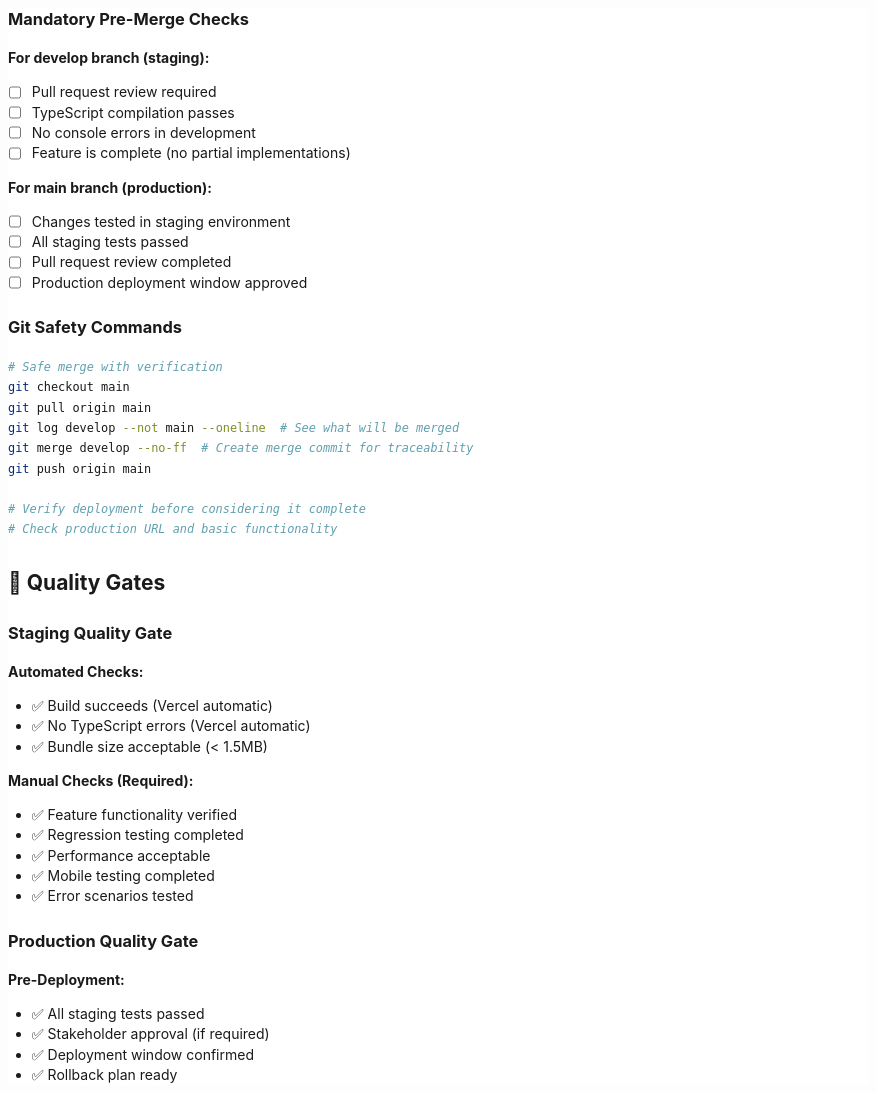 ### Mandatory Pre-Merge Checks

**For develop branch (staging):**
- [ ] Pull request review required
- [ ] TypeScript compilation passes
- [ ] No console errors in development
- [ ] Feature is complete (no partial implementations)

**For main branch (production):**
- [ ] Changes tested in staging environment
- [ ] All staging tests passed
- [ ] Pull request review completed
- [ ] Production deployment window approved

### Git Safety Commands

```bash
# Safe merge with verification
git checkout main
git pull origin main
git log develop --not main --oneline  # See what will be merged
git merge develop --no-ff  # Create merge commit for traceability
git push origin main

# Verify deployment before considering it complete
# Check production URL and basic functionality
```

## 🎯 Quality Gates

### Staging Quality Gate

**Automated Checks:**
- ✅ Build succeeds (Vercel automatic)
- ✅ No TypeScript errors (Vercel automatic)
- ✅ Bundle size acceptable (< 1.5MB)

**Manual Checks (Required):**
- ✅ Feature functionality verified
- ✅ Regression testing completed
- ✅ Performance acceptable
- ✅ Mobile testing completed
- ✅ Error scenarios tested

### Production Quality Gate

**Pre-Deployment:**
- ✅ All staging tests passed
- ✅ Stakeholder approval (if required)
- ✅ Deployment window confirmed
- ✅ Rollback plan ready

--

PROMPT – Output the records above unchanged, minus their pictures.

SOLVED EXERCISE –
 ### Mandatory Pre-Merge Checks

**For develop branch (staging):**
- [ ] Pull request review required
- [ ] TypeScript compilation passes
- [ ] No console errors in development
- [ ] Feature is complete (no partial implementations)

**For main branch (production):**
- [ ] Changes tested in staging environment
- [ ] All staging tests passed
- [ ] Pull request review completed
- [ ] Production deployment window approved

### Git Safety Commands

```bash
# Safe merge with verification
git checkout main
git pull origin main
git log develop --not main --oneline  # See what will be merged
git merge develop --no-ff  # Create merge commit for traceability
git push origin main

# Verify deployment before considering it complete
# Check production URL and basic functionality
```

## 🎯 Quality Gates

### Staging Quality Gate

**Automated Checks:**
- ✅ Build succeeds (Vercel automatic)
- ✅ No TypeScript errors (Vercel automatic)
- ✅ Bundle size acceptable (< 1.5MB)

**Manual Checks (Required):**
- ✅ Feature functionality verified
- ✅ Regression testing completed
- ✅ Performance acceptable
- ✅ Mobile testing completed
- ✅ Error scenarios tested

### Production Quality Gate

**Pre-Deployment:**
- ✅ All staging tests passed
- ✅ Stakeholder approval (if required)
- ✅ Deployment window confirmed
- ✅ Rollback plan ready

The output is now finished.